## SOURCE MATERIAL
* * *

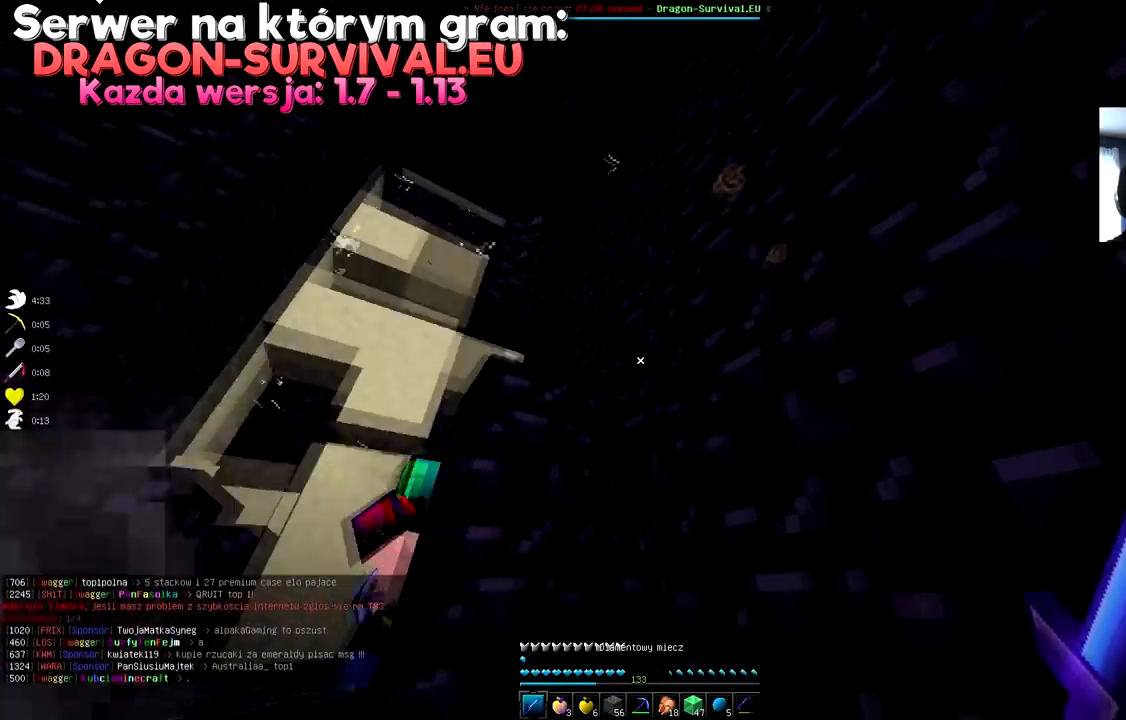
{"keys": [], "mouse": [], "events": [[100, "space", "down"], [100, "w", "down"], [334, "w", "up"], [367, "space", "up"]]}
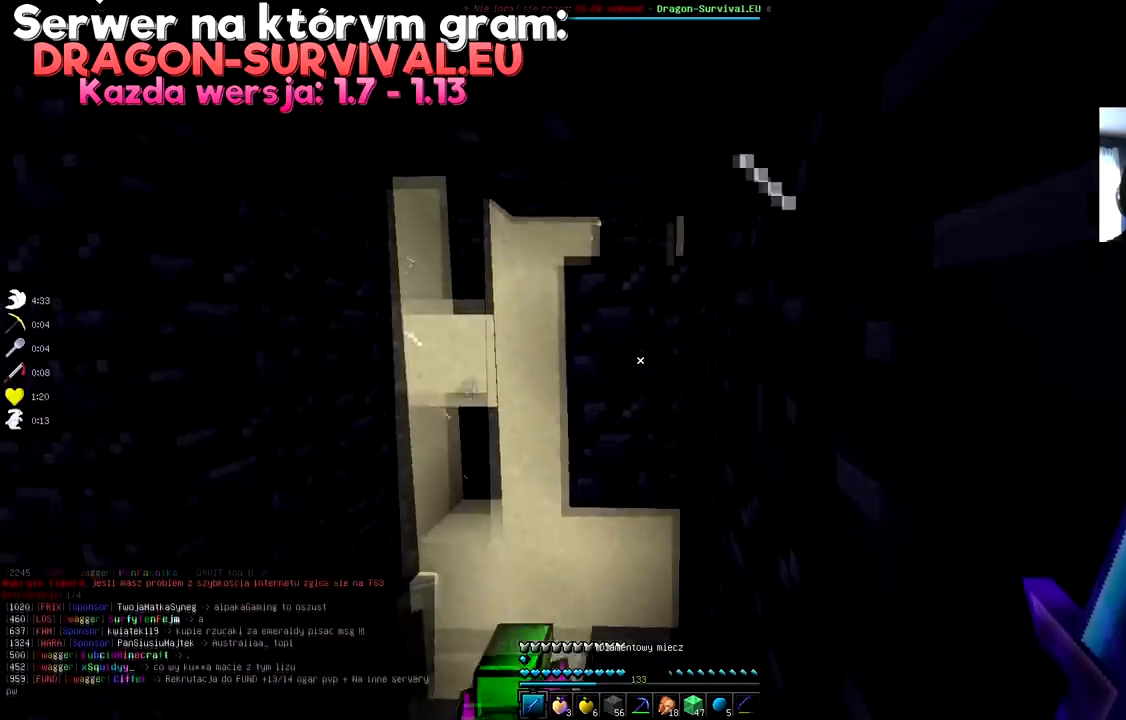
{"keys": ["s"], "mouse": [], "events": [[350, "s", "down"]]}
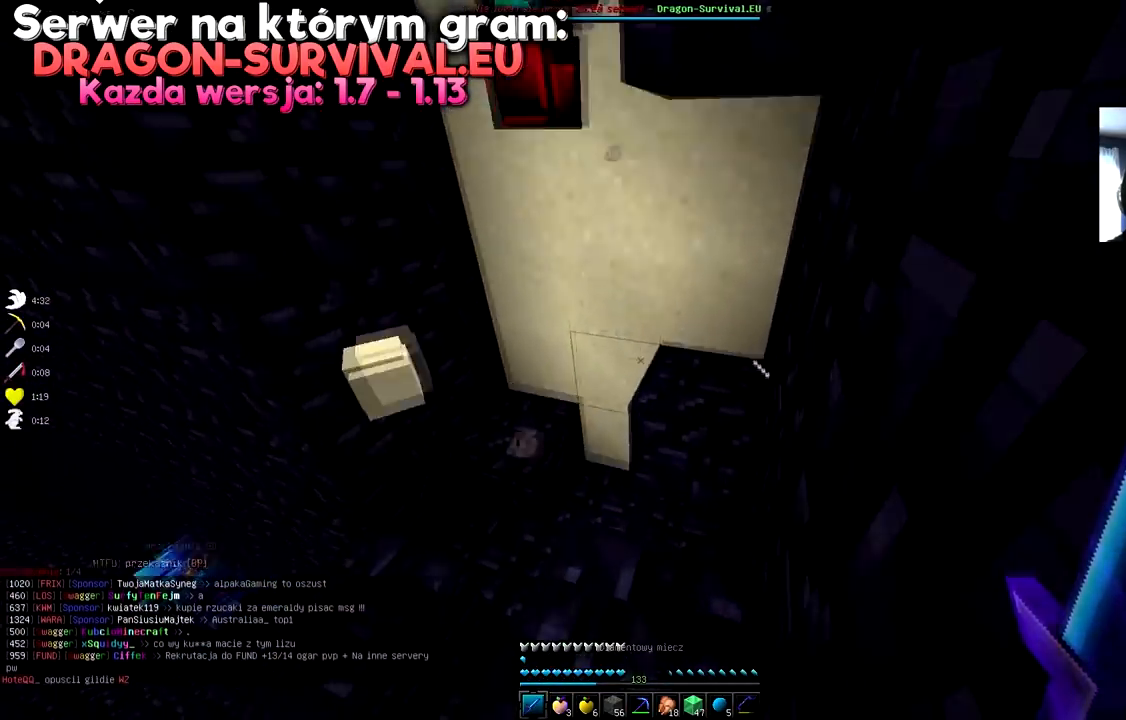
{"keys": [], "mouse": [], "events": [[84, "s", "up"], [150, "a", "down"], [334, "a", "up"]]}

* * *

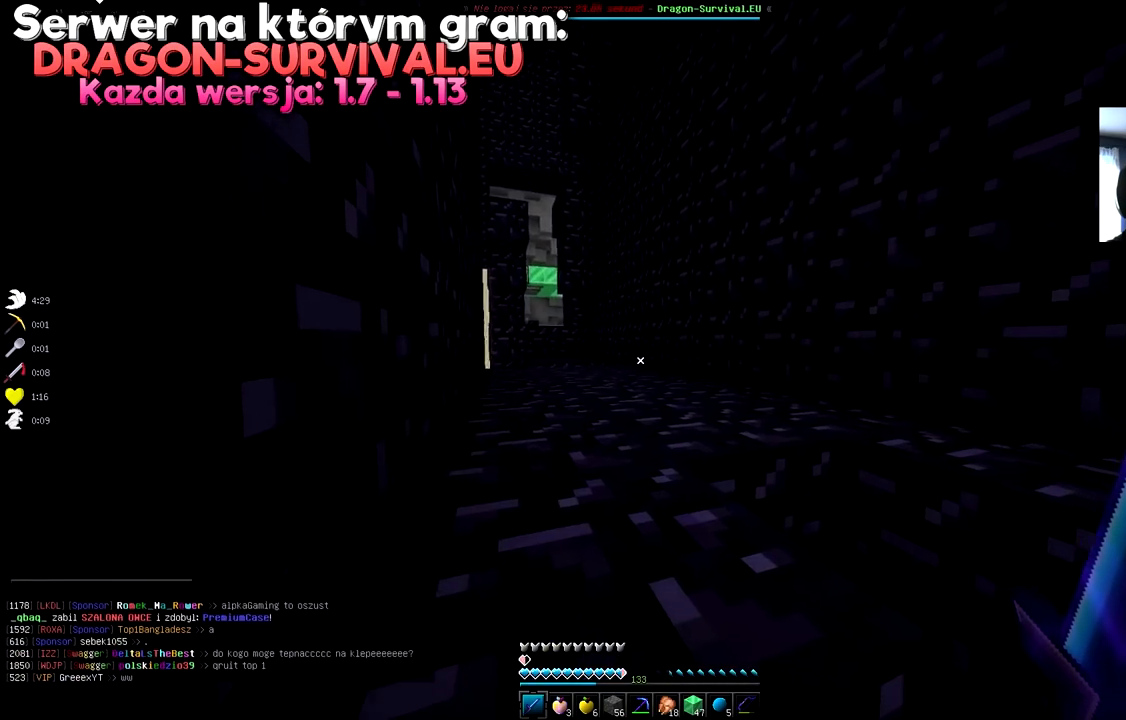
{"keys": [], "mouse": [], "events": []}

* * *

## WORK ORDER
Each line of the material that has the word "down" belongs in the answer.

## OUTPUT
{"keys": [], "mouse": [], "events": [[100, "space", "down"], [100, "w", "down"], [334, "w", "up"], [367, "space", "up"]]}
{"keys": ["s"], "mouse": [], "events": [[350, "s", "down"]]}
{"keys": [], "mouse": [], "events": [[84, "s", "up"], [150, "a", "down"], [334, "a", "up"]]}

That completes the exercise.